According to EnCana, at the end of 2011, the Lower 48 natural gas production included 7.1 Bcf/d of associated gas production, which EnCana forecasts to grow by approximately 0.8 Bcf/d annually in 2012-2013.

The associated gas production is driven by oil-directed rig count. An additional approximately 3 Bcf/d of non-associated natural gas production came from the Gulf of Mexico. The GoM production, which is driven by offshore rig count, has been trending down at a rate of approximately 15-20% annually, which I assume to continue for the next two years. Based on these data, at the end of 2012, the Lower 48 onshore non-associated dry gas production base is likely to be in the 52-54 Bcf/d range. The exclusion of the associated gas production, which is a "young" and fast-declining part of the portfolio, should result in the remaining production having lower-than-average decline rate, which I estimate in the 24.5%-27% range. As a result, gas-directed land rigs will be called upon to offset approximately 12.5-14.5 Bcf/d of annual decline so that total U.S. natural gas production could stay flat.

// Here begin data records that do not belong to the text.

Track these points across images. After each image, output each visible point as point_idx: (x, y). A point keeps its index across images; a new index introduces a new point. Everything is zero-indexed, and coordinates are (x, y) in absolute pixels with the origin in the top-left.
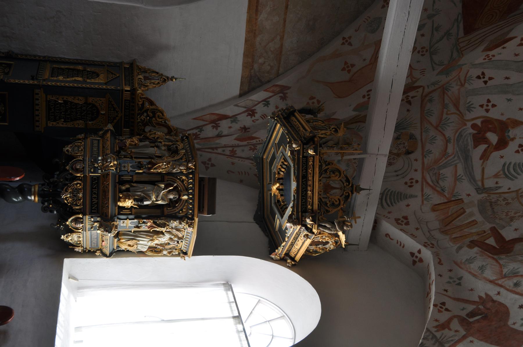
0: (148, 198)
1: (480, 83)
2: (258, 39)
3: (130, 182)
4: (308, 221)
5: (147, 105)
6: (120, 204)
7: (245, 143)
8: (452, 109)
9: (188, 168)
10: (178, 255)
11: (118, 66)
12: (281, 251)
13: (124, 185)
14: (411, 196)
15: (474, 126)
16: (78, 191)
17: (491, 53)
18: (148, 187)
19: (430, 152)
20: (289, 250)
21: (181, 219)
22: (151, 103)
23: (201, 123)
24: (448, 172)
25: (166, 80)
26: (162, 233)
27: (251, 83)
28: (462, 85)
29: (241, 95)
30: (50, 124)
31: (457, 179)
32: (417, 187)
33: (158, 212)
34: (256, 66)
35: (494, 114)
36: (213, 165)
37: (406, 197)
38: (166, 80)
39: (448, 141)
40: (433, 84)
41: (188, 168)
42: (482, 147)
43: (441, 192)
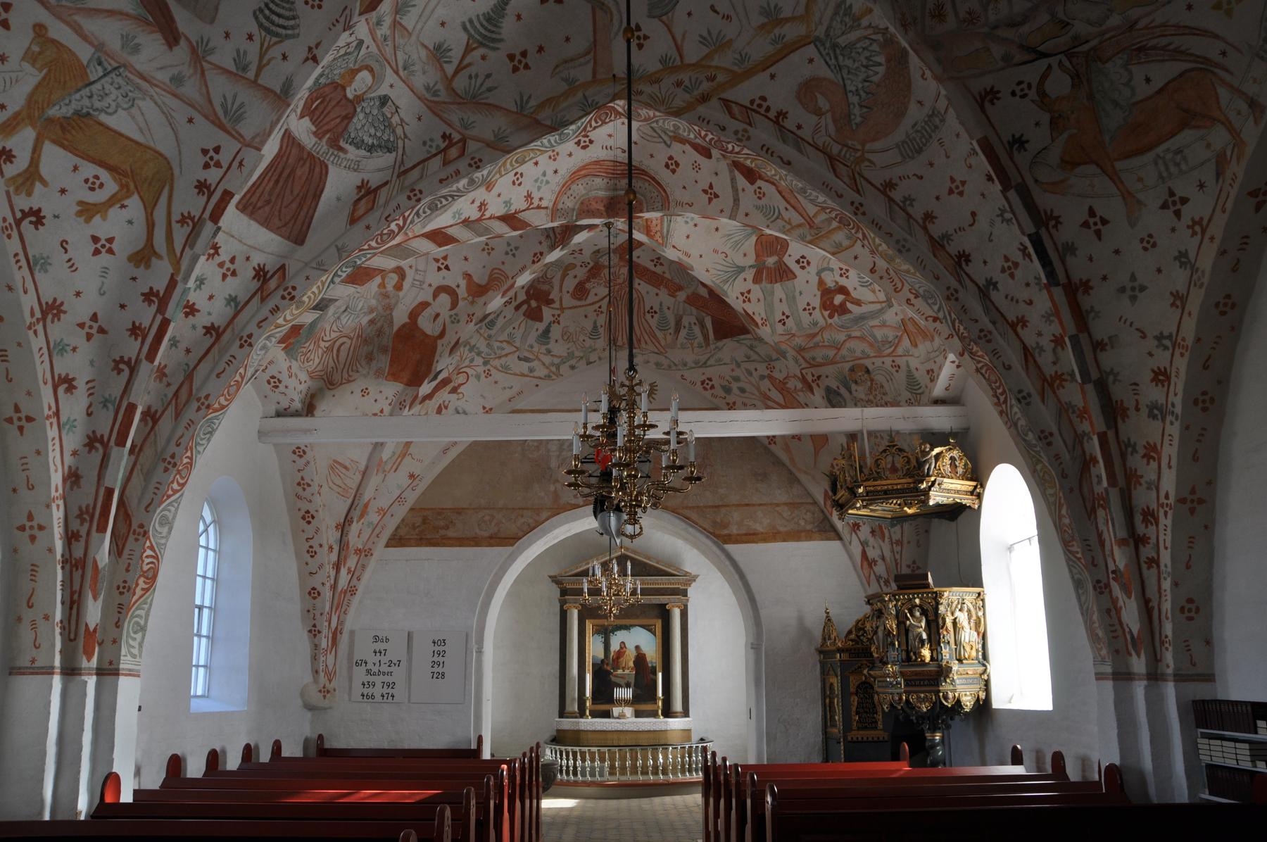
0: (920, 635)
1: (790, 322)
2: (782, 529)
3: (908, 652)
4: (924, 486)
5: (853, 636)
6: (928, 659)
7: (886, 532)
8: (818, 338)
9: (890, 600)
10: (983, 600)
11: (823, 664)
12: (967, 501)
13: (910, 656)
14: (908, 366)
15: (831, 316)
16: (919, 698)
17: (760, 322)
18: (910, 635)
19: (863, 352)
20: (966, 493)
21: (938, 604)
22: (850, 632)
23: (873, 577)
24: (879, 334)
25: (829, 619)
26: (955, 623)
27: (826, 530)
28: (794, 335)
29: (840, 539)
30: (880, 726)
31: (884, 325)
32: (899, 361)
33: (933, 625)
34: (809, 527)
35: (816, 302)
36: (914, 562)
37: (909, 371)
38: (829, 619)
39: (850, 337)
40: (796, 361)
41: (890, 600)
42: (849, 305)
43: (900, 339)
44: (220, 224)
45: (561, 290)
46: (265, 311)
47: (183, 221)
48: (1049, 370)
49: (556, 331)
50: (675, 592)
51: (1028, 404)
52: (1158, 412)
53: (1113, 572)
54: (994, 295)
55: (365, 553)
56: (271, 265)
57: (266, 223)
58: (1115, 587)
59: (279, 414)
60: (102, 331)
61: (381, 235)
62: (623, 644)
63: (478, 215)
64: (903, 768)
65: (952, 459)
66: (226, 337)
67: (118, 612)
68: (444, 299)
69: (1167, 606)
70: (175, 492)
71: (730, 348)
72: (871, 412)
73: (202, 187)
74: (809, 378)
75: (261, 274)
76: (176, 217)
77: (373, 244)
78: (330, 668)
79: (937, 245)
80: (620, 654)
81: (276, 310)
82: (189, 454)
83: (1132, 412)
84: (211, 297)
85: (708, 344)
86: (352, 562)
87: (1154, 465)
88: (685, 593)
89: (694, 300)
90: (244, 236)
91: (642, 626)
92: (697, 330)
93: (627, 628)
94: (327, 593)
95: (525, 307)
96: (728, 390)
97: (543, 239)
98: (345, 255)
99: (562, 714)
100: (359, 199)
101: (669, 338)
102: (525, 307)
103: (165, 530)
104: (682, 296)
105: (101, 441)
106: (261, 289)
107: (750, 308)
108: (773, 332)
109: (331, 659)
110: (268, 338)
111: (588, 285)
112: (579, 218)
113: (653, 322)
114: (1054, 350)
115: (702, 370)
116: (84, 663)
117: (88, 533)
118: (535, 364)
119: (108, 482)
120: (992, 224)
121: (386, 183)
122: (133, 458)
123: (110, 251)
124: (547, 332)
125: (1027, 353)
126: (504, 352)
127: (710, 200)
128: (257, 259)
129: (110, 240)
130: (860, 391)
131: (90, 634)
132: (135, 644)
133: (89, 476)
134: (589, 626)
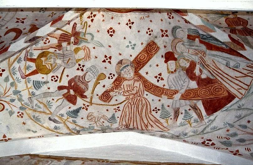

In Part III, I draw quantitative conclusions regarding the required rig count and discuss possible implications for natural gas and land drilling sectors.

This discussion of natural gas fundamentals bears relevance to natural gas producer and land drilling stocks.

My natural gas producer index includes:

  • Chesapeake Energy (NYSE:CHK)
  • EnCana Corporation (NYSE:ECA)
  • Devon Energy (NYSE:DVN)
  • Southwestern Energy (NYSE:SWN)
  • Ultra Petroleum (NASDAQ:UPL)
  • EXCO Resources (NYSE:XCO)
  • WPX Energy (NYSE:WPX)
  • Cabot Oil & Gas (NYSE:COG)
  • Range Resources (NYSE:RRC)
  • QEP Resources (NYSE:QEP)
  • Quicksilver Resources (NYSE:KWK)
  • Forest Oil (NYSE:FST)
  • Bill Barrett (BBG)

My land drilling index includes:

  • Helmerich & Payne (NYSE:HP)
  • Nabors Industries (NYSE:NBR)
  • Patterson-UTI Energy (NASDAQ:PTEN)
  • Precision Drilling (NYSE:PDS)
  • Unit Corporation (NYSE:UNT)
  • Union Drilling (NASDAQ:UDRL)

Disclosure: I have no positions in any stocks mentioned, and no plans to initiate any positions within the next 72 hours. I wrote this article myself, and it expresses my own opinions. I am not receiving compensation for it (other than from Seeking Alpha). I have no business relationship with any company whose stock is mentioned in this article.